Would you trust your most personal data with Google?

In fact do you trust any of your data with Google, let alone your medical data?

What do you think Google is going to do with your personal medical data?

The Wall Street Journal is reporting on a program at Google called “Project Nightingale”.  The program is intended to amass billions and billions of bits of personal and medical data from every medical office, hospital and company that collaborates with them.  One of those companies has many doctor offices and hospitals right here in Michigan.  They are called Ascension health, and one of those hospitals and adjoining medical offices is Borgess.

According to internal documents and reported by the Wall Street Journal:

Google began Project Nightingale in secret last year with St. Louis-based Ascension, a Catholic chain of 2,600 hospitals, doctors’ offices and other facilities, with the data sharing accelerating since summer

Why in secret?

I understand the need and want for medical electronic data being stored and shared among approved healthcare providers but it certainly sets up the stage for some bad things to happen to that data.

Another problem is Google is the last company that I would want to share any medical data with.  Their business model is centered on one thing and one thing only and that is selling our data to companies so they can advertise to us.

The data they are amassing involves lab results, doctor diagnoses and hospitalization records, among other categories, and amounts to a complete health history, including patient names and dates of birth.

According to the Wall Street Journal:

How ‘Project Nightingale’ uses data

  1. Patient checks into hospital, doctor’s office or senior care center.
  2. Doctors/nurses examine the patient, input data into computers.

Data that is shared includes:

  • Name
  • Date of Birth
  • Address
  • Family members
  • Allergies
  • Immunizations
  • Radiology scans
  • Hospitalization
  • records
  • Lab tests
  • Medications
  • Medical conditions

Data instantly flows to Google’s ‘Project Nightingale’ system. The system may suggest the following outcomes, among others:

  • Additional enforcement of narcotics policies.
  • Replacement or addition of doctors to patient’s team.
  • Ascension may bill more or for different procedures.
  • Treatment plans, suggests tests, flags unusual deviations in care.

That is quite a bit of personal medical data would you not say.

Here is another interesting tidbit, apparently patients or doctors have never been notified.  Why would they not tell doctors and us as patients of Ascension facilities?  We also find out that at a minimum 150 Google employees already have access to much of the data on tens of millions of patients.
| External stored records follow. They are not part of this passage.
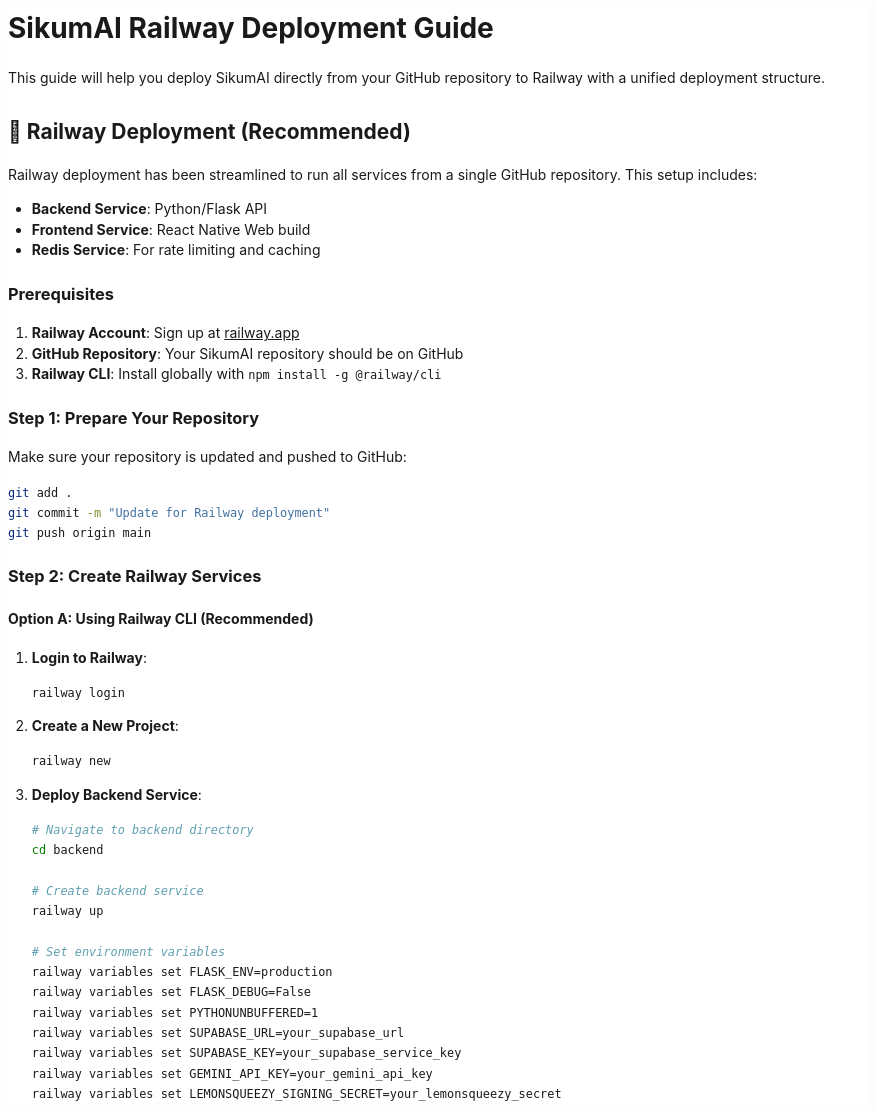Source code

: # SikumAI Railway Deployment Guide

This guide will help you deploy SikumAI directly from your GitHub repository to Railway with a unified deployment structure.

## 🚀 Railway Deployment (Recommended)

Railway deployment has been streamlined to run all services from a single GitHub repository. This setup includes:

- **Backend Service**: Python/Flask API
- **Frontend Service**: React Native Web build
- **Redis Service**: For rate limiting and caching

### Prerequisites

1. **Railway Account**: Sign up at [railway.app](https://railway.app)
2. **GitHub Repository**: Your SikumAI repository should be on GitHub
3. **Railway CLI**: Install globally with `npm install -g @railway/cli`

### Step 1: Prepare Your Repository

Make sure your repository is updated and pushed to GitHub:

```bash
git add .
git commit -m "Update for Railway deployment"
git push origin main
```

### Step 2: Create Railway Services

#### Option A: Using Railway CLI (Recommended)

1. **Login to Railway**:
   ```bash
   railway login
   ```

2. **Create a New Project**:
   ```bash
   railway new
   ```

3. **Deploy Backend Service**:
   ```bash
   # Navigate to backend directory
   cd backend
   
   # Create backend service
   railway up
   
   # Set environment variables
   railway variables set FLASK_ENV=production
   railway variables set FLASK_DEBUG=False
   railway variables set PYTHONUNBUFFERED=1
   railway variables set SUPABASE_URL=your_supabase_url
   railway variables set SUPABASE_KEY=your_supabase_service_key
   railway variables set GEMINI_API_KEY=your_gemini_api_key
   railway variables set LEMONSQUEEZY_SIGNING_SECRET=your_lemonsqueezy_secret
   ```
Interesting that according to privacy experts this type of vacuuming of data is permissible under federal law. They state the law, the Health Insurance Portability and Accountability Act of 1996, allows hospitals to share data with business partners without telling us patients.  According to the law this can happen as long as the information is used “only to help the covered entity carry out its health care functions.”
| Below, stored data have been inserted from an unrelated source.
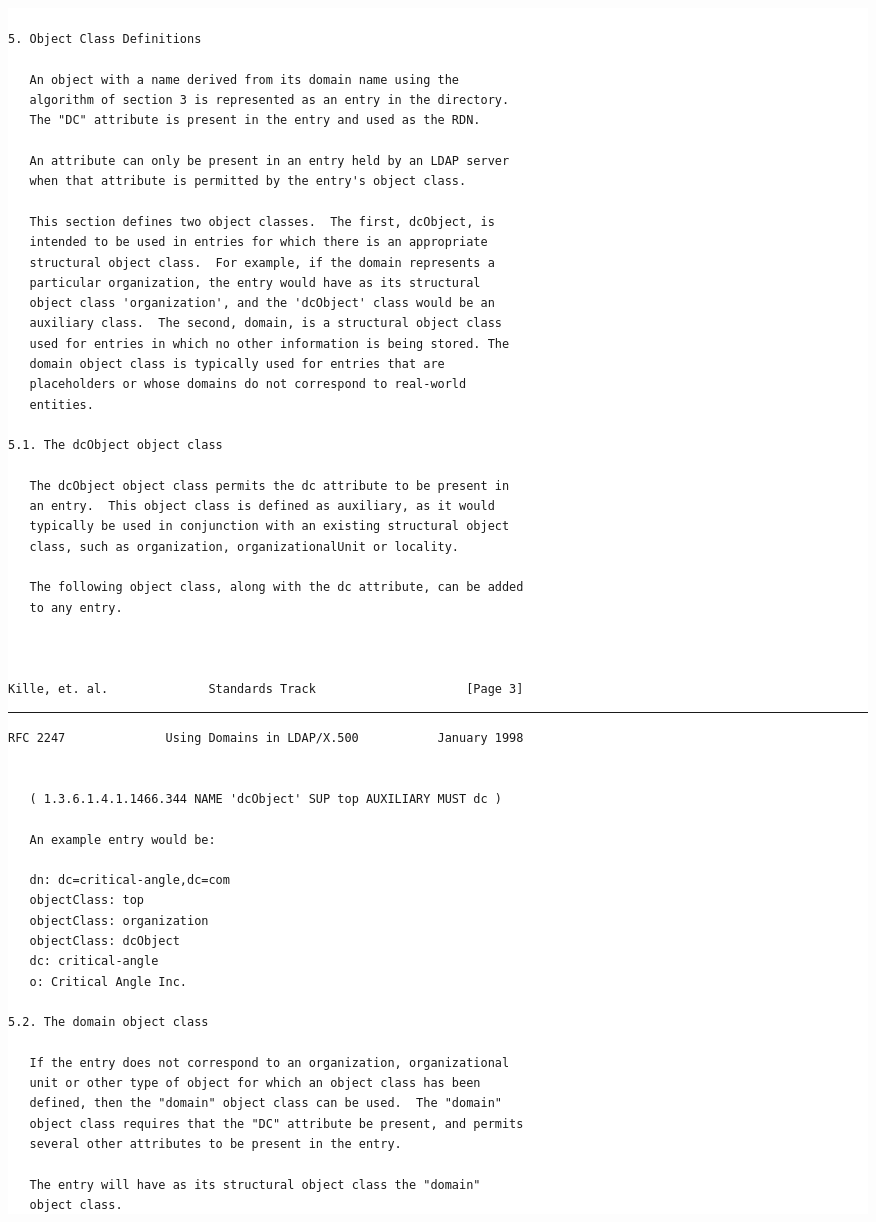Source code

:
 ``` newpage

5. Object Class Definitions

   An object with a name derived from its domain name using the
   algorithm of section 3 is represented as an entry in the directory.
   The "DC" attribute is present in the entry and used as the RDN.

   An attribute can only be present in an entry held by an LDAP server
   when that attribute is permitted by the entry's object class.

   This section defines two object classes.  The first, dcObject, is
   intended to be used in entries for which there is an appropriate
   structural object class.  For example, if the domain represents a
   particular organization, the entry would have as its structural
   object class 'organization', and the 'dcObject' class would be an
   auxiliary class.  The second, domain, is a structural object class
   used for entries in which no other information is being stored. The
   domain object class is typically used for entries that are
   placeholders or whose domains do not correspond to real-world
   entities.

5.1. The dcObject object class

   The dcObject object class permits the dc attribute to be present in
   an entry.  This object class is defined as auxiliary, as it would
   typically be used in conjunction with an existing structural object
   class, such as organization, organizationalUnit or locality.

   The following object class, along with the dc attribute, can be added
   to any entry.



Kille, et. al.              Standards Track                     [Page 3]
```

------------------------------------------------------------------------

``` newpage
RFC 2247              Using Domains in LDAP/X.500           January 1998


   ( 1.3.6.1.4.1.1466.344 NAME 'dcObject' SUP top AUXILIARY MUST dc )

   An example entry would be:

   dn: dc=critical-angle,dc=com
   objectClass: top
   objectClass: organization
   objectClass: dcObject
   dc: critical-angle
   o: Critical Angle Inc.

5.2. The domain object class

   If the entry does not correspond to an organization, organizational
   unit or other type of object for which an object class has been
   defined, then the "domain" object class can be used.  The "domain"
   object class requires that the "DC" attribute be present, and permits
   several other attributes to be present in the entry.

   The entry will have as its structural object class the "domain"
   object class.

```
Back to Michigan; Ascension is the second-largest health system in the U.S. which means that is quite a bit of data Google will be amassing.  I understand that Ascension it trying their best to improve patient care and save themselves some administrative costs but that does not alleviate my concern about Google having all of this information.

This takes me back to what I asked in the beginning:

Would you trust your most personal data with Google?

In fact do you trust any of your data with Google, let alone your medial data?

What do you think Google is going to do with your personal medical data?

I would not until they can prove they can keep our personal medical data to themselves, the people within their organization they approve and the medical facilities that need that data.